Binding this entire non-linear loop together is Intelligent commerce, powered by the systemic integration of Agentic Artificial Intelligence across the retail value chain. On the backend, predictive AI automation analyses real-time hyperlocal demand signals to ensure inventory is exactly where it needs to be, boosting overall retail profitability by 30% to 35%. On the frontend, Gen Z consumers would be rapidly embracing AI agents as proactive shopping companions. Rather than requiring a human user to manually navigate multiple application screens, compare prices, and fill out shipping forms, generative AI engines will collapse these multi-step search journeys into a singular, highly context-aware conversational interface. The AI agent acts as an autonomous advisor that instantly narrows choices, optimises carts and executes transactions.
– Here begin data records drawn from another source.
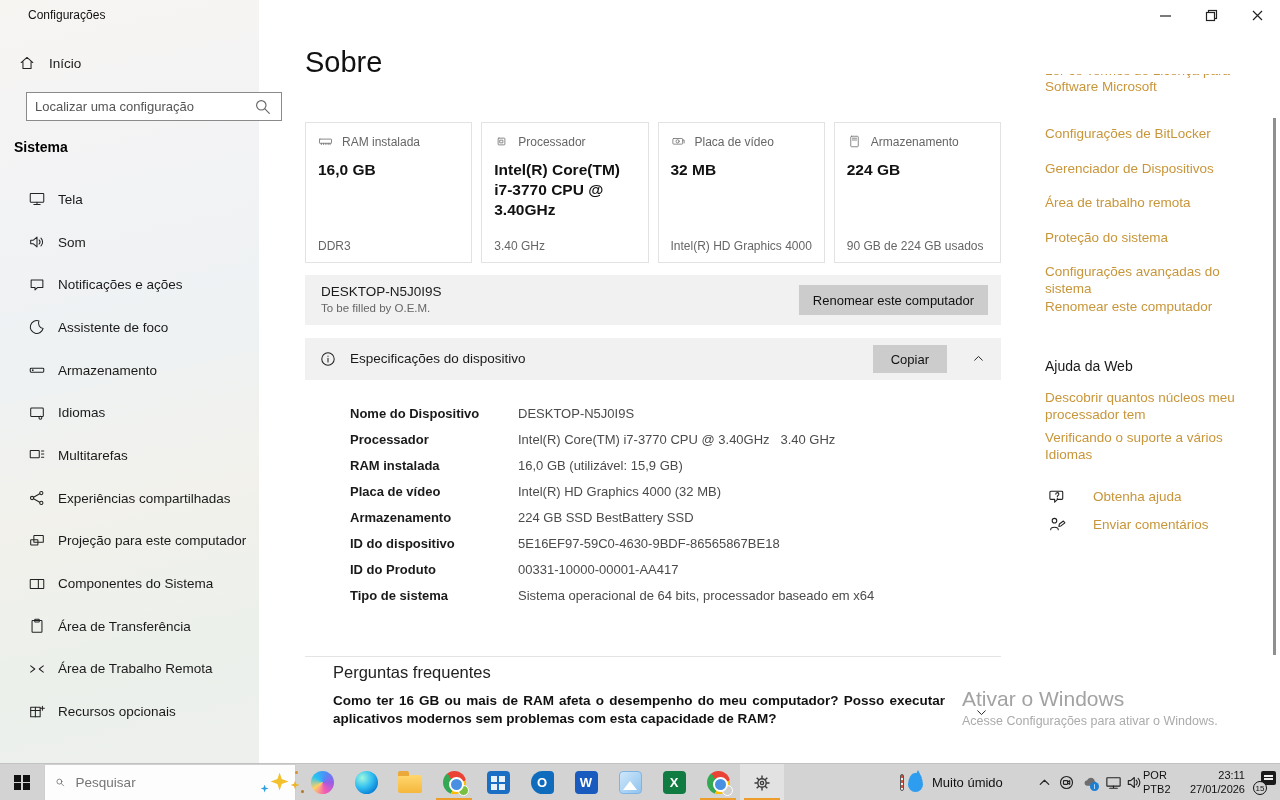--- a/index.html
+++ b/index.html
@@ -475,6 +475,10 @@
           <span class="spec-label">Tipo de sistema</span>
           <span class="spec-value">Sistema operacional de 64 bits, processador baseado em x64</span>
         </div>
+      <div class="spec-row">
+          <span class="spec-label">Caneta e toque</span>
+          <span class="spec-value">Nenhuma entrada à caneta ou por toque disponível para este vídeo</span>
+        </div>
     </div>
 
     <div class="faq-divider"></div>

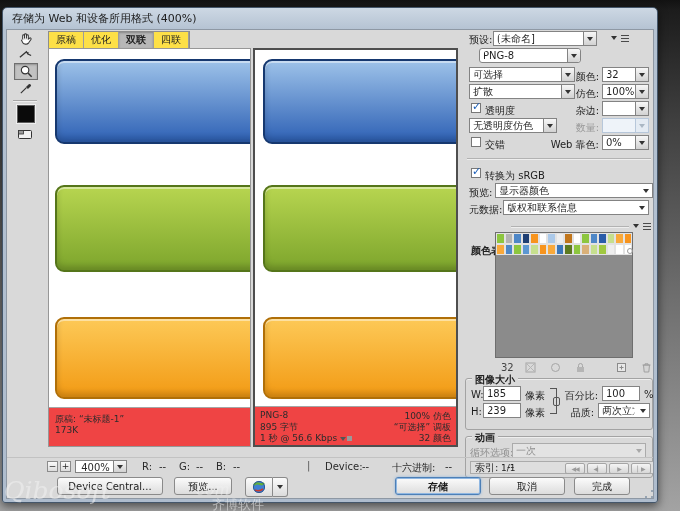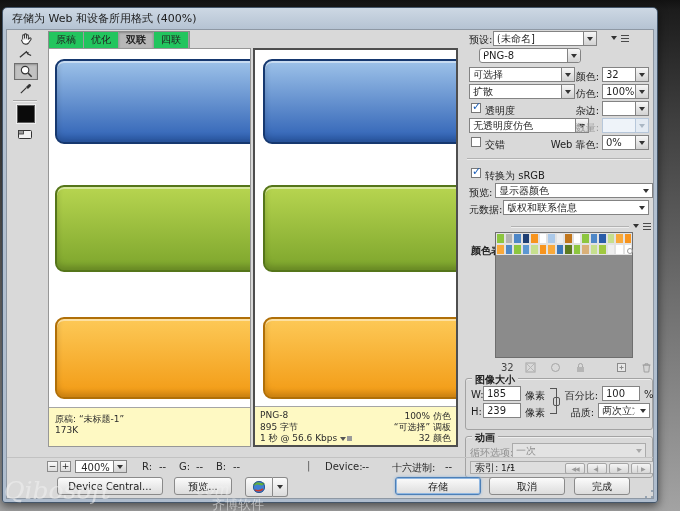--- a/index.html
+++ b/index.html
@@ -21,7 +21,7 @@
   .tb-div{width:24px;height:1px;background:#a6a6a6;margin:4px 0 4px 2px;box-shadow:0 1px 0 #eee;}
   .swatchbox{width:16px;height:16px;background:#0a0a0a;border:1px solid #5d5d5d;outline:1px solid #efefef;margin:2px 0 4px 6px;}
   
-  .tabs{position:absolute;left:41px;top:1px;height:16px;display:flex;border:1px solid #8d8d8d;background:#22c55e;}
+  .tabs{position:absolute;left:41px;top:1px;height:16px;display:flex;border:1px solid #8d8d8d;background:#fde047;}
   .tab{font-size:10px;line-height:15px;padding:0 7px;color:#222;border-right:1px solid #9d9d9d;}
   .tab.active{background:#b7b7b7;box-shadow:inset 0 1px 2px rgba(0,0,0,.25);font-weight:bold;}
The implications for modern brands

The implications of the Deloitte and Google report are clear for any business aiming to survive the decade. The traditional methods of slowly guiding a consumer down a structured marketing funnel are no longer viable in a world dictated by Gen Z buying power. Because this digital-first generation demands that entertainment, trust, evaluation, and delivery occur simultaneously, brands can no longer treat marketing, supply chain, and retail storefronts as separate corporate silos.

To win in this $250 billion market, enterprises must construct integrated, always-on commerce engines. They must move away from ad-hoc influencer sponsorships and instead build native, shoppable media ecosystems. They must transition their logistics to support hyper-local micro-markets that can satisfy the impulse loops of quick commerce. Ultimately, the brands that thrive by 2030 will be those that accept the complete destruction of the linear funnel, restructuring their entire operational models to catch the Gen Z buyer.